■ Task brief
Tally the lines below that hold the string "pixels", and give only the tally.

■ Data for this exercise
______________________________
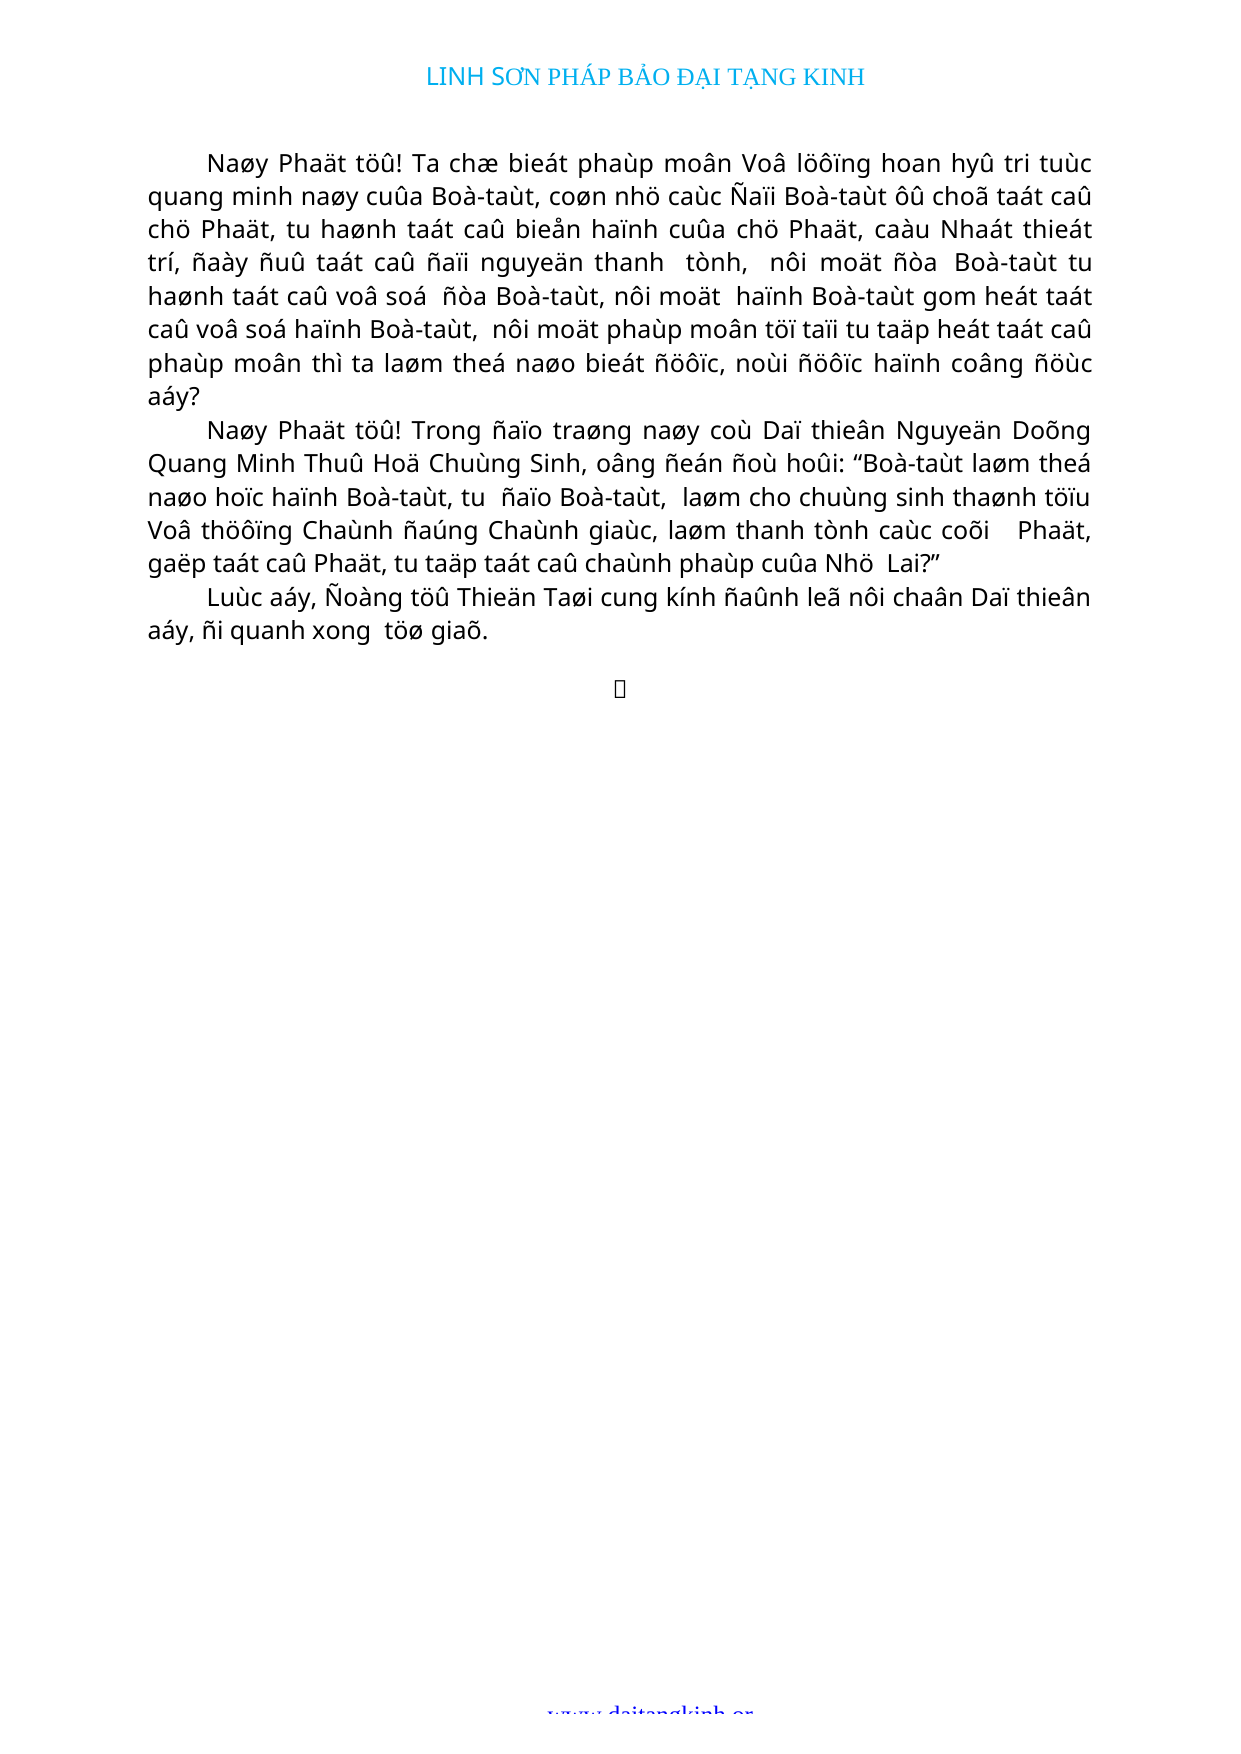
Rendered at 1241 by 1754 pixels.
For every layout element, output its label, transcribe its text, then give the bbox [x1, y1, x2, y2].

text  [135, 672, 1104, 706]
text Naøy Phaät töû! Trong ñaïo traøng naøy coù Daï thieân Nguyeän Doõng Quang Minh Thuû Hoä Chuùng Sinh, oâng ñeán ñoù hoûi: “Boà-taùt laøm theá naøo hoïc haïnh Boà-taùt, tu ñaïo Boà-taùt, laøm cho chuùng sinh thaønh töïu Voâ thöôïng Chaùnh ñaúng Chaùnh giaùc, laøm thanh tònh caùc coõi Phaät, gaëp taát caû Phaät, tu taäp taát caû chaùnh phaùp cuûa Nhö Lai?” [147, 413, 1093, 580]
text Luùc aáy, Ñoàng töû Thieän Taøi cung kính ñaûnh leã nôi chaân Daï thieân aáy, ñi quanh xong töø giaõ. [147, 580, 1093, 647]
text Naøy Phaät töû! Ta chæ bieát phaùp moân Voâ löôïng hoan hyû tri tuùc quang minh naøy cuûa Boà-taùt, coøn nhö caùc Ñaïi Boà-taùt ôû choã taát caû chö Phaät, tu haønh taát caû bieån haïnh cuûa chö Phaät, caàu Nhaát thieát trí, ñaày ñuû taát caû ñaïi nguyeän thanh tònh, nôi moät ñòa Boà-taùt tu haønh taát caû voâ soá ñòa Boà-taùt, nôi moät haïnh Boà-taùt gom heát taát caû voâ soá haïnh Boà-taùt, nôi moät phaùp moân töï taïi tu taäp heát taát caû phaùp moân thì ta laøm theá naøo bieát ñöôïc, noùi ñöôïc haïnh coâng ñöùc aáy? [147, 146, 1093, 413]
______________________________
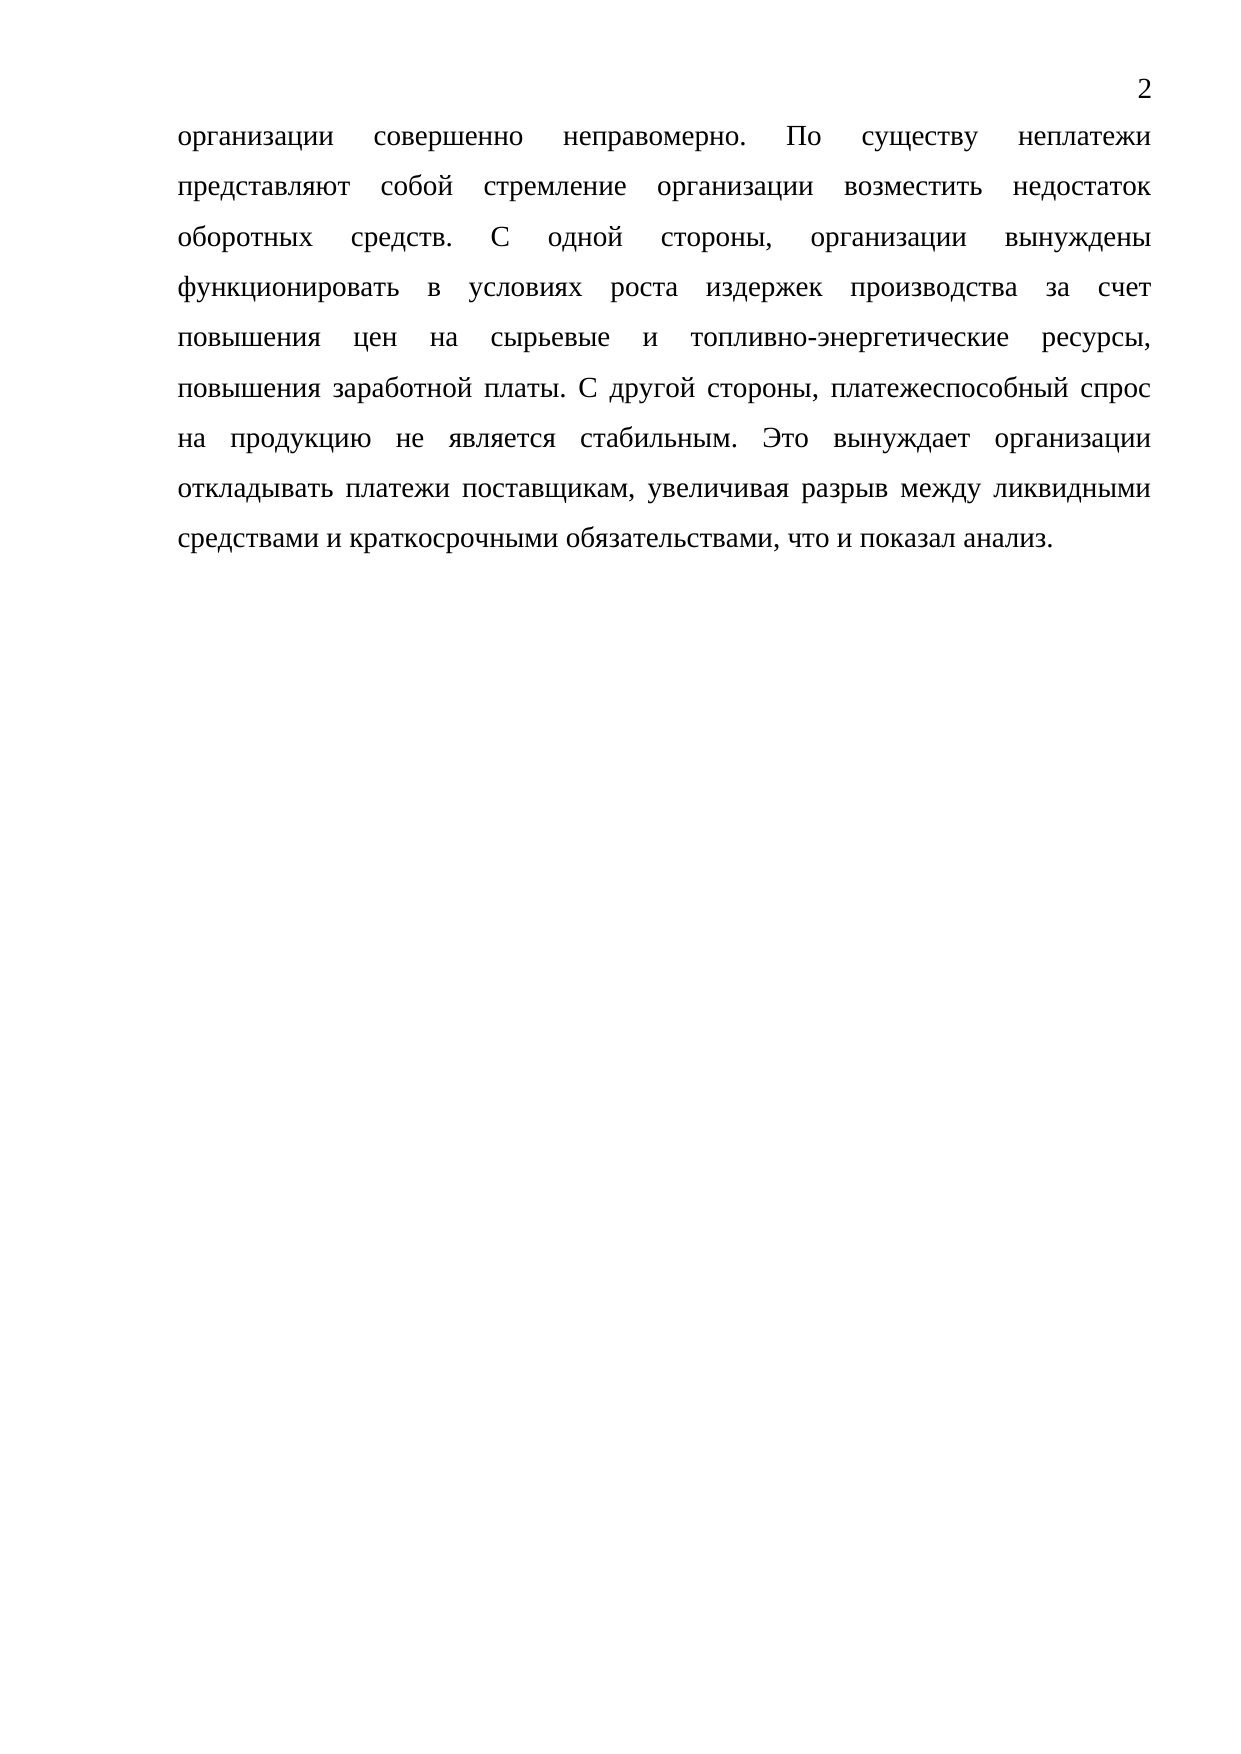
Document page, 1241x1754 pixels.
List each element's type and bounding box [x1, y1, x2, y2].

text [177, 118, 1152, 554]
______________________________
■ Response area
2